____ Texte présenté
Croissance : les illusions perdues de la zone euro

Par Romaric Godin  |   |  1991  mots
La croissance dans la zone euro ne gagne guère en dynamisme
La croissance de 0,2 % de la zone euro au premier trimestre 2014 est un mauvais chiffre. Un chiffre qui révèle quelques illusions de la politique menée jusqu'ici.

Les chiffres de croissance du premier trimestre publiés ce 15 mai dans la zone euro ont apporté un certain nombre d'enseignements qui, encore une fois, mettent à mal le « scénario central » des économistes et des dirigeants européens. Rappelons les grandes lignes de ce scénario : une accélération progressive et continue de la croissance de la zone euro pour revenir progressivement à une croissance de 2 % qui semble la norme acceptée par tous. Mais un esprit curieux ne manquera pas de remarquer que ce « scénario central » est quasiment toujours le même depuis le début de la crise financière en 2007. Et qu'il s'est rarement réalisé. Aussi pourrait-il bien en être de même cette fois-ci. Reste qu'il ne faudra pas se laisser prendre à certaines illusions.
________
____ Bloc de données
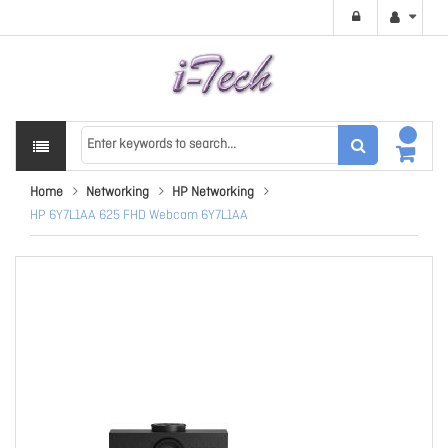
Home
Networking
HP Networking
HP 6Y7L1AA 625 FHD Webcam 6Y7L1AA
________
:: Énoncé 1 ::
Recopiez, dans le texte présenté, la partie qui s'ouvre sur les mots contenant « Croissance : les illusions » et se referme sur « politique menée jusqu'ici. ».
:: Énoncé 2 ::
Les affirmations suivantes concordent-elles avec le texte présenté ? Répondez par oui ou par non pour chacune, en citant les mots du texte qui tranchent.
(a) La croissance de la zone euro a atteint 0,2 % au premier trimestre 2014.
(b) Les chiffres de croissance du premier trimestre ont été publiés le 15 avril.
(c) Depuis 2007, le « scénario central » s'est presque toujours réalisé.

:: Réponse attendue 1 ::
Croissance : les illusions perdues de la zone euro

Par Romaric Godin  |   |  1991  mots
La croissance dans la zone euro ne gagne guère en dynamisme
La croissance de 0,2 % de la zone euro au premier trimestre 2014 est un mauvais chiffre. Un chiffre qui révèle quelques illusions de la politique menée jusqu'ici.

:: Réponse attendue 2 ::
(a) Oui : « La croissance de 0,2 % de la zone euro au premier trimestre 2014 est un mauvais chiffre. »
(b) Non : « publiés ce 15 mai dans la zone euro ».
(c) Non : « Et qu'il s'est rarement réalisé. »